**Your assignment:** Copy exactly the lines from the beginning of the data down to and including the line holding "ring tip: (149, 341)", without any pictures.

Keypoint text descriptions
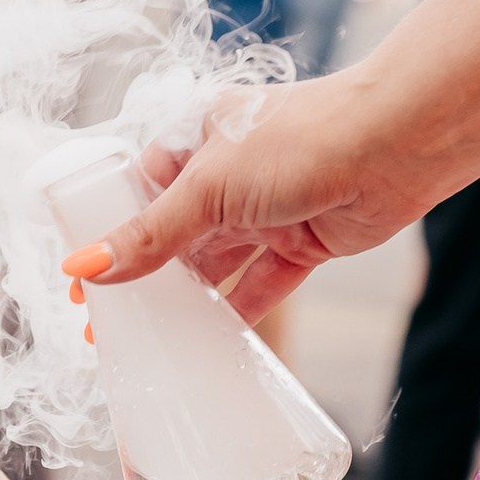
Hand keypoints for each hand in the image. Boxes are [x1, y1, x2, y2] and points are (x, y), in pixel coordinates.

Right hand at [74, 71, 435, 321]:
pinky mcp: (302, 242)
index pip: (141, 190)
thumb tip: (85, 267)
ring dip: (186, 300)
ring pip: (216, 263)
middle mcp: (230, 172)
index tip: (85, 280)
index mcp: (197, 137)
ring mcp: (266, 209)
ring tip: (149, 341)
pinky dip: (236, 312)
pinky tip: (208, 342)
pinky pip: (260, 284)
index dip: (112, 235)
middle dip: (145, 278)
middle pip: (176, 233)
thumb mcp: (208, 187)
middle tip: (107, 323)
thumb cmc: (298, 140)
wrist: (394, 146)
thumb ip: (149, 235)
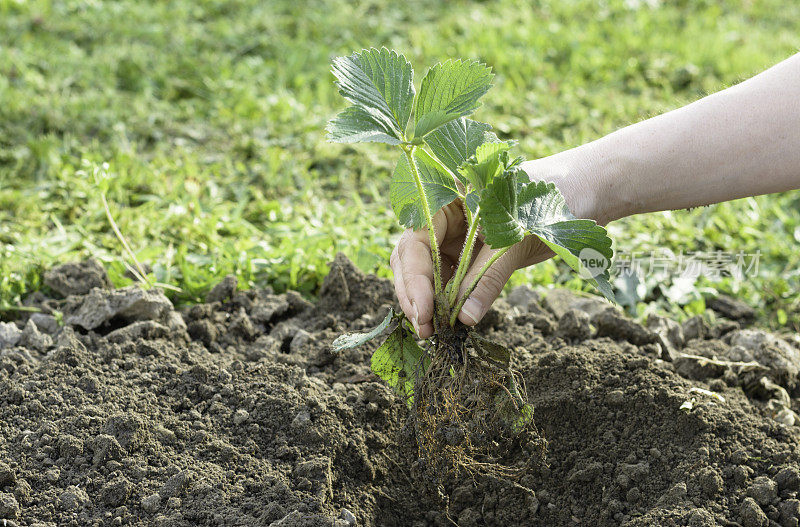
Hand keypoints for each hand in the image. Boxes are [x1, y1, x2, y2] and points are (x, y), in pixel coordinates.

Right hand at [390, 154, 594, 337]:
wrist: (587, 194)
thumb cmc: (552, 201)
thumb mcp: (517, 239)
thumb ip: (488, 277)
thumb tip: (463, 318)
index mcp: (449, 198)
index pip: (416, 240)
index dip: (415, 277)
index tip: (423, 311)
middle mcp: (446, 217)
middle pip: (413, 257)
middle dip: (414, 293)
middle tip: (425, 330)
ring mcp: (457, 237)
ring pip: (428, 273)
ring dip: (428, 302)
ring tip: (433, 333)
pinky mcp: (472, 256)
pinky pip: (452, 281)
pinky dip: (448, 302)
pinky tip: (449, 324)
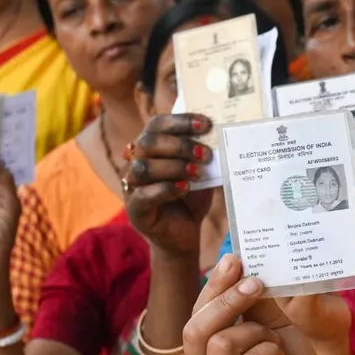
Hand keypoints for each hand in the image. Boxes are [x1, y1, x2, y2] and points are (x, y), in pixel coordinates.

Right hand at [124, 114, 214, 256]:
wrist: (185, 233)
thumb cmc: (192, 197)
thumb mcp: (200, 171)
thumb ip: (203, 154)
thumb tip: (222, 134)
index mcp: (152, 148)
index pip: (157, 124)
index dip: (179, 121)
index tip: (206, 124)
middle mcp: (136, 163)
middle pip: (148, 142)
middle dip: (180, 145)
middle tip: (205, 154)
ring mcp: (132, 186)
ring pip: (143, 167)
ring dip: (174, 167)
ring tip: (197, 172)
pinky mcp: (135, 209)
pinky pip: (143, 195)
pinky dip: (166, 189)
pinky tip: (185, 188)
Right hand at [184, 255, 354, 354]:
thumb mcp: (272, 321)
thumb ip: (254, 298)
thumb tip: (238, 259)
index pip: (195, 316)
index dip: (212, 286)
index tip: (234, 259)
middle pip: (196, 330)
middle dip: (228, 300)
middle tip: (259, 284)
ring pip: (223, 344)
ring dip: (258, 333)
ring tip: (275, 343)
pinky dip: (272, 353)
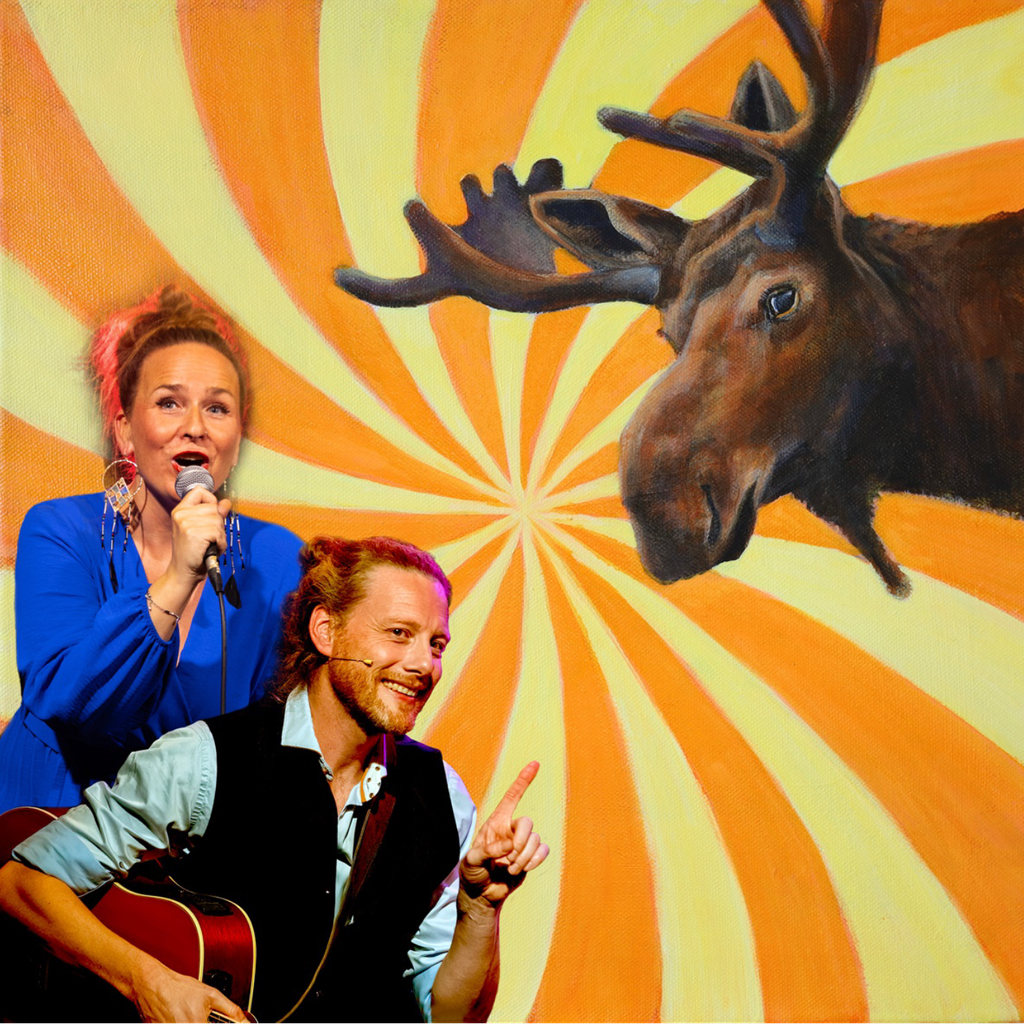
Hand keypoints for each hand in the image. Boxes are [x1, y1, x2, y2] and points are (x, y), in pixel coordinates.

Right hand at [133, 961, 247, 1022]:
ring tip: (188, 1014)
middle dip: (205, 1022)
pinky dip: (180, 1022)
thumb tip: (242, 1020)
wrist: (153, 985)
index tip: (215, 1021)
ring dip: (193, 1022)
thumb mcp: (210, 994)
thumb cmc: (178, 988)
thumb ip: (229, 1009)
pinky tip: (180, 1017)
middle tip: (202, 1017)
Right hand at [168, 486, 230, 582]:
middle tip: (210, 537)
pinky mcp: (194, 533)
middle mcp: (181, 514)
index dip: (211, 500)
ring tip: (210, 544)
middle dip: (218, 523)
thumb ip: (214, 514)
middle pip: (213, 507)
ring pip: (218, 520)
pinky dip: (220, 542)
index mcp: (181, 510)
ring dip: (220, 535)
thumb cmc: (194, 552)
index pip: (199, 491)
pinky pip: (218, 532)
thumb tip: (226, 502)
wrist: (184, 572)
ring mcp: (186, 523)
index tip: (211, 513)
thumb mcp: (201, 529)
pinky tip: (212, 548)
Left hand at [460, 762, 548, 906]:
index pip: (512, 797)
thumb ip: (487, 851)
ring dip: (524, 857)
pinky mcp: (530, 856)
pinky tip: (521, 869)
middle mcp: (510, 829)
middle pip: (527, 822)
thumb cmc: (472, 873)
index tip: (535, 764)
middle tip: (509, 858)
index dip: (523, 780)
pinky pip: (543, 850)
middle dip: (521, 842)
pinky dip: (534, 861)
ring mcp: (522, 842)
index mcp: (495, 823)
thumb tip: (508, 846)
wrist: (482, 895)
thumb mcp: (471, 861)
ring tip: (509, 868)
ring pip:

**Finished task:**
Hand keypoints for each hand in the image. Boxes are [x1, y1, x2, y2] and points are (x, y), in pixel coordinates.

Right hand at [74, 71, 435, 321]:
pinky mcp: (302, 242)
index pip: (141, 190)
thumb tip: (85, 267)
ring dip: (186, 300)
ring pip: (216, 263)
middle mcp: (230, 172)
index tip: (85, 280)
index mcp: (197, 137)
ring mcp: (266, 209)
ring tip: (149, 341)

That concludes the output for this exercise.